Hackers stole the personal data of hundreds of millions of eBay customers, the online auction site admitted today.
Cyber criminals managed to compromise a small number of employee log-in credentials, gaining unauthorised access to eBay’s corporate network and causing quite a bit of damage.
It’s possibly the biggest commercial cyber attack to date, and while the 220 million victims’ financial details are safe, their personal information doesn’t seem to be.
Cyber criminals managed to steal names, email addresses, home or work addresses as well as phone numbers and dates of birth – basically enough to commit some serious identity fraud.
Weirdly enough, eBay should be kind of happy despite the bad press. Had this happened not in 2014, but in 2015, it’s very likely they would be facing a huge fine – up to €100m, or 5% of annual revenues, for EU-based data (more than 15 million British people could be in that 220m number).
Up till then, the UK’s Information Commissioner’s Office could only levy fines of £500,000 max – fines that have already hit Sony, the Ministry of Justice and others.
That’s all because of new EU data regulations due to be drafted into law ready for 2015, which expand the definition of personal data from the old guidance published in the mid ’90s, as well as making companies more responsible for the personal information of their customers.
CBR speaks to Oracle’s UK technology director for mobility and information security, Andrew Bushby, about how not to become the source of the next big data breach.
Make data a corporate asset
"Data is a corporate asset and should be on the books," says Bushby. "Previously the ICO has suggested that to make organisations take the appropriate measures on this they should put a value on their data and have it on the books of the business.

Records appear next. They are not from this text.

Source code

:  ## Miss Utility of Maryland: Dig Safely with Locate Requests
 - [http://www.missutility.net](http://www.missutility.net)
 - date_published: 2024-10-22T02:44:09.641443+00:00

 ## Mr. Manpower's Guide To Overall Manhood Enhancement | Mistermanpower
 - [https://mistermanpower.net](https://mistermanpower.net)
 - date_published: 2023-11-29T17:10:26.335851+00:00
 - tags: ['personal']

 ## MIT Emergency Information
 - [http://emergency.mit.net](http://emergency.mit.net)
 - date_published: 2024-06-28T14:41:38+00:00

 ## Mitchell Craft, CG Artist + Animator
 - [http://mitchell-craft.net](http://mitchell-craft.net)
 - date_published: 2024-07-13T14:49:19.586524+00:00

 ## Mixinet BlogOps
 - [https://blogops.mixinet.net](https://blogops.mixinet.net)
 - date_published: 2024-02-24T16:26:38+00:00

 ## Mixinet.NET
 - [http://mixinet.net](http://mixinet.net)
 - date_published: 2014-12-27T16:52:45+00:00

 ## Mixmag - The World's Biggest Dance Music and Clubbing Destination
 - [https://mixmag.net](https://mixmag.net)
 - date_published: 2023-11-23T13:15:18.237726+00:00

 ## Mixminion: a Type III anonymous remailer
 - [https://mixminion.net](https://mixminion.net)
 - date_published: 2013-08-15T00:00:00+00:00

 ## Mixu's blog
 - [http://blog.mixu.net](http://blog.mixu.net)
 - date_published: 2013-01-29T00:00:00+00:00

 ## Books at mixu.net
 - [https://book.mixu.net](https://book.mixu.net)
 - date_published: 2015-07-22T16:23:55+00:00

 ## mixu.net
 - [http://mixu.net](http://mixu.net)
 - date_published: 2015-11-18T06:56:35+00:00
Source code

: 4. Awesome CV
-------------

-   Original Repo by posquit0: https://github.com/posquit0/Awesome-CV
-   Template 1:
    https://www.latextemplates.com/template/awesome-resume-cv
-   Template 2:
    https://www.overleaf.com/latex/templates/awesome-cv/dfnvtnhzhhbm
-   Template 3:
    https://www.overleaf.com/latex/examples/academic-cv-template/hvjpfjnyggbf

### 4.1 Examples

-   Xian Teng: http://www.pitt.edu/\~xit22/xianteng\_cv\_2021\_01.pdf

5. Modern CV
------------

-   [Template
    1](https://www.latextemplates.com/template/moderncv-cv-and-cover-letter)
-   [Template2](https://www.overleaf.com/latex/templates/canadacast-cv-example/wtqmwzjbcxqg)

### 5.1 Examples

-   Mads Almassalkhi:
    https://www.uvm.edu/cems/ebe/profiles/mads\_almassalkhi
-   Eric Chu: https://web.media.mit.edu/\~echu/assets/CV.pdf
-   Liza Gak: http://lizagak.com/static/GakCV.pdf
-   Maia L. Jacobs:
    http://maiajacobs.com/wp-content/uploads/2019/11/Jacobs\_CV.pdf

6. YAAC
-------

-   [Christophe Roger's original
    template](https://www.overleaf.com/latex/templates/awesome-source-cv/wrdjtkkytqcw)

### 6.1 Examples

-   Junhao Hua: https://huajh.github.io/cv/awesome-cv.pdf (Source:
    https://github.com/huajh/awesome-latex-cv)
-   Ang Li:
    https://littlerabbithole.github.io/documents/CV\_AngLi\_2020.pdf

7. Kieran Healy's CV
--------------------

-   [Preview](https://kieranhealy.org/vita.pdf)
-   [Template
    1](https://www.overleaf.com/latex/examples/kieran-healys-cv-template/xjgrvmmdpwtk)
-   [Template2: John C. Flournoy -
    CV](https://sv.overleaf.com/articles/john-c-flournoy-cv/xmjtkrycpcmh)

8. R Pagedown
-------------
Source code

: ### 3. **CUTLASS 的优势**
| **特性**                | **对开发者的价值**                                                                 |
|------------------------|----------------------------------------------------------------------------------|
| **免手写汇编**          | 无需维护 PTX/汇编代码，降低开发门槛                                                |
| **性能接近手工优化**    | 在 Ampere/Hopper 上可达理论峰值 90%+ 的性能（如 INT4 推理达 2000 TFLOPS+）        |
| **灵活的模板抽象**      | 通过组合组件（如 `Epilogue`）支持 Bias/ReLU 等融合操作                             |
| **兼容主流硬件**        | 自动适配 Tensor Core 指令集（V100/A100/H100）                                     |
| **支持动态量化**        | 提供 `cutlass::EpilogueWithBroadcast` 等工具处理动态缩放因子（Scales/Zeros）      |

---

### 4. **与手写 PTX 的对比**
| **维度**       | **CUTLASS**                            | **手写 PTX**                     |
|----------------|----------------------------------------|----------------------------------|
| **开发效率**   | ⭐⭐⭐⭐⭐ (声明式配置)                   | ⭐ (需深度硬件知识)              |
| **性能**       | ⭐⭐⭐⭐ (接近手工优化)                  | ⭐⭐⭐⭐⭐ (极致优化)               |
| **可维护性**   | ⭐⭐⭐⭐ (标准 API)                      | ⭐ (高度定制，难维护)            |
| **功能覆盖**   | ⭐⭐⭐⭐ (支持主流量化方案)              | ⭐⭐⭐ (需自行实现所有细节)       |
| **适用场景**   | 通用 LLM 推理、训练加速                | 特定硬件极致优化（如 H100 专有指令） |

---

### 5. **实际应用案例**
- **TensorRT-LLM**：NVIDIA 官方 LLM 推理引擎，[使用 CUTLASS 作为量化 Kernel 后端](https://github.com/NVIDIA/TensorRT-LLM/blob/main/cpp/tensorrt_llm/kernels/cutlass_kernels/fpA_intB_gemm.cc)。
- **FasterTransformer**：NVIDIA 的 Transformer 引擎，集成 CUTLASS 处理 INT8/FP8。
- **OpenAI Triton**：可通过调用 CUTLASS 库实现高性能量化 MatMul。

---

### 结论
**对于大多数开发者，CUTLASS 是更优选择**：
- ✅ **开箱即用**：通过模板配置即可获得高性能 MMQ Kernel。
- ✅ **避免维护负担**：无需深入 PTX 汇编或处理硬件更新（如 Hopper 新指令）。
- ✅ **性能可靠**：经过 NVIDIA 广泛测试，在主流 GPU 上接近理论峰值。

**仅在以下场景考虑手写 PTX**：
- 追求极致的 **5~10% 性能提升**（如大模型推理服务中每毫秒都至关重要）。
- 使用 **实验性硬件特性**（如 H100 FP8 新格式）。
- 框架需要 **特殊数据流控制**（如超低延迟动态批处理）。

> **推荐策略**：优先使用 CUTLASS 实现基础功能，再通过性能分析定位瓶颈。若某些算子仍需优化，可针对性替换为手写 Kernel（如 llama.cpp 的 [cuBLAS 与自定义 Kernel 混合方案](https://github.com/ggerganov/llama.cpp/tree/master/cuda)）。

So when they do start looking at the risk value and how to protect it, they actually put it into the right business context and know how they should look after this data."
Make sure your board knows the risk of customer data
When it comes to customer data, it’s unlikely to be the boardroom directly responsible for accepting the risk of a project. Bushby thinks that’s about to change.
"The people signing [data] risks off on projects right now are nowhere near making those decisions on a purchase to that level. That has to change.
"One of the goals of this legislation is to get people thinking about [changing the hierarchy]. We’ve seen that in government so that there’s not a fall guy further down the stack – there’s someone appropriate to make the right decision."
Security should be from inside to the outside
While eBay had encrypted customers’ passwords, what about their personal information? Bushby contends that while firewalls are important, the most important thing is to make sure your customers’ data is encrypted too – and that no-one has the key.
"Our mantra is security from inside out," he says. "A lot of organisations will put investment into security, but are they always putting it in the right place? We do need to make sure organisations have appropriate firewalls and threat protections in place.
"But you also have to think about security from the inside – how do you protect the data on the inside, because if they do get past those firewalls you don’t want to let them access the soft underbelly of the environment. You also need to make sure that people don’t know the encryption keys."